コンピューター用プロダクトを取り扱うドイツの製造会社「Machdyne」が2024年5月15日に、200年以上のデータ保存が可能な容量8KBのUSBストレージデバイス「Blaustahl Storage Device」をリリースしました。

Blaustahl Storage Device - Machdyne

https://machdyne.com/product/blaustahl-storage-device/

Blaustahl USB storage device features 8KB FRAM with up to 200 years of data retention - CNX Software

https://www.cnx-software.com/2024/05/15/blaustahl-usb-storage-device-8kb-fram-200-years-data-retention/



This USB flash drive can only store 8KB of data, but will last you 200 years | Tom's Hardware

https://www.tomshardware.com/pc-components/usb-flash-drives/this-usb-flash-drive-can-only-store-8kb-of-data-but-will-last-you-200-years

一般的なUSBメモリやSSD、メモリーカードなどで使われるNAND型フラッシュメモリは、安価に大容量化することが可能な一方で書き換え回数に上限があり、データ保持期間も16年から20年と比較的短いといわれています。また、ルーターやプリンター、デジタルカメラの内蔵ストレージなどで用いられるNOR型フラッシュメモリでも、データを保持できるのは「55度環境で最大20年」だとのこと。データ保持期間を過ぎると、もちろん保存したデータが消えてしまうおそれがあります。さらに、EEPROMは55度で100〜200年のデータ保持が可能ですが、書き込み時間が長くなるほか、書き込み回数の上限が比較的少なくなります。
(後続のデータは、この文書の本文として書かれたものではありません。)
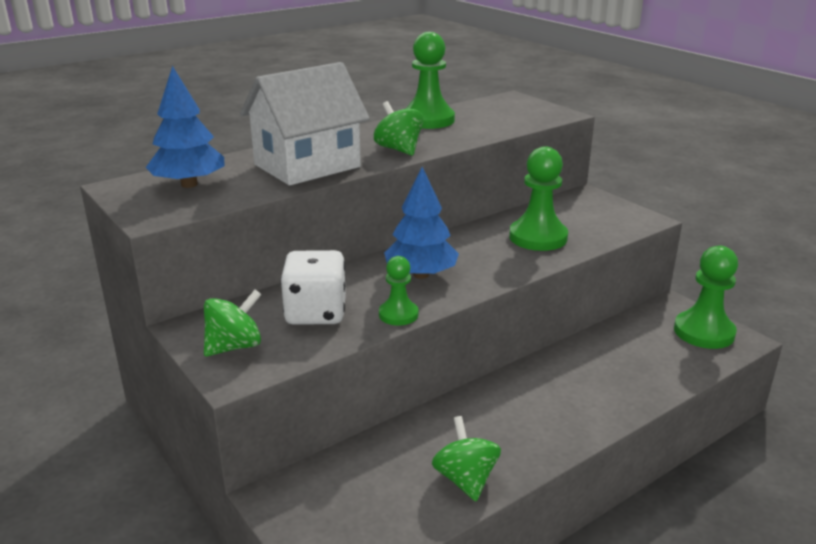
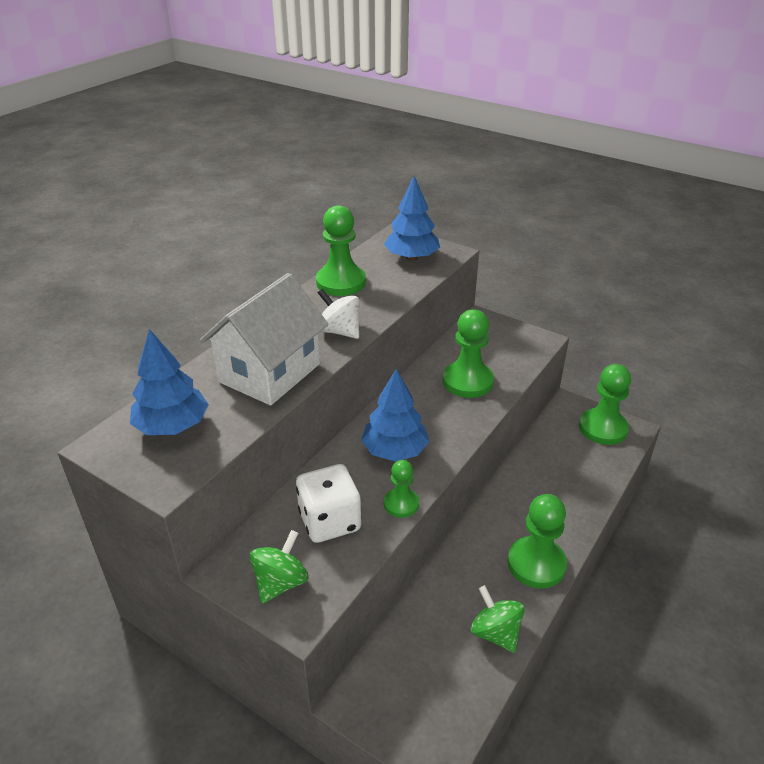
camera: 20 degrees left, 10 degrees up
green spinning top [374,101,423,156] -> white spinning top [318,289,360,339]
none -> blue tree [384,176,440,261]
none -> green pawn [507,494,567,588]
一方で、強誘電体メモリ(FeRAM)と呼ばれる不揮発性メモリは、従来のフラッシュメモリと比べて高速書き込みや高書き換え回数、低消費電力の点で優れています。このFeRAMを採用したUSBメモリが「Blaustahl Storage Device」です。

Blaustahl Storage Deviceは8KBのFeRAMを搭載しており、EEPROMやNOR型フラッシュメモリと異なり、電力消費量を極限まで抑えつつ、高速な書き込みと100億回もの読み取り・書き込みサイクルに耐えうる高い耐久性を実現することが可能です。

Machdyneによると、FeRAMを備えたBlaustahl Storage Deviceは、35℃の環境ならば200年以上データを保持することが可能とのこと。



わずか8KBの容量しかないBlaustahl Storage Deviceは、約8000文字、原稿用紙4ページ分のデータしか保存できませんが、Machdyneは、パスワードの保存や仮想通貨の秘密鍵の保管、メモ・リストの保存、ジオキャッシングデータの保管、タイムカプセル、FRAMの開発などユースケースを挙げています。

またBlaustahl Storage DeviceにはRaspberry Pi RP2040マイコンチップのほか、ファームウェア用の4MBのNOR型フラッシュメモリも搭載されており、さまざまなセキュアストレージアプリケーションに導入することができます。

その他、PuTTYやTeraTermなどのVT100エミュレーションをサポートするシリアル通信プログラムからアクセスできるテキストエディタが組み込まれています。



加えてMachdyneは今後のファームウェアアップデートで、デバイスのセキュリティをさらに強化する暗号化機能を追加する予定であることを報告しています。

Blaustahl Storage Deviceの価格は29.95ユーロ(約5075円)です。なお、MachdyneはGitHub上でBlaustahl Storage Deviceの回路図や設計図、ファームウェアを公開しており、ユーザーはニーズに合わせてデバイスの改造などを行うことも可能です。